One of the obvious areas of conflict is KiwiSaver and the ability of the banks to use their distribution to capture huge market shares.
The four major banks and Kiwibank had a 64.2 per cent share of total KiwiSaver funds of $50.8b at the end of June.
Simplicity’s Sam Stubbs is a huge critic of the banks’ strong market position but these major banks continue to attract more and more KiwiSaver funds.
Since the end of 2017, ANZ has increased its KiwiSaver funds by $1289m, ASB by $1055m, Westpac $623m, Kiwibank $489m, BNZ $306m and Simplicity $193m.

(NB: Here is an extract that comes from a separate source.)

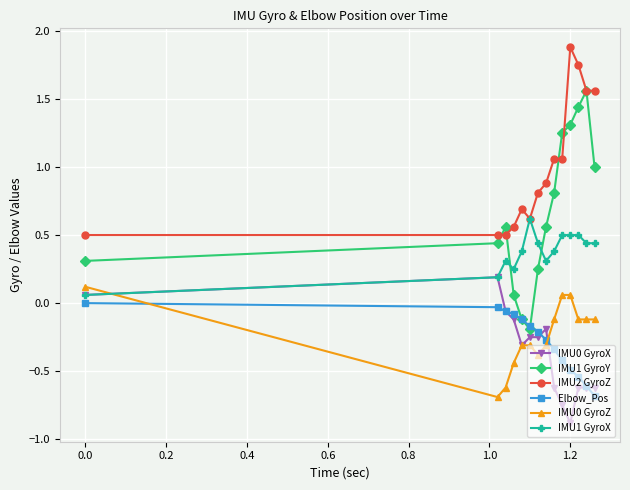

After their last crossing, which series has the higher values: IMU1 GyroY or IMU1 GyroX?

IMU1 GyroY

Simplicity has made good progress but it is extremely difficult to compete against the banks because of their huge financial resources and substantial distribution capabilities.
Considering these, it seems inconsistent that the Commerce Commission approved the merger between ANZ Banking Group (New Zealand) and The National Bank of New Zealand, two hugely profitable banks with strong market positions, where it rejected the merger between NZME and Stuff, two media companies struggling against fierce international competition.
The main conclusions are that the four major Australian-owned banks have a charmed life in New Zealand. This enables them to report huge profits and successfully fight off smaller competitors.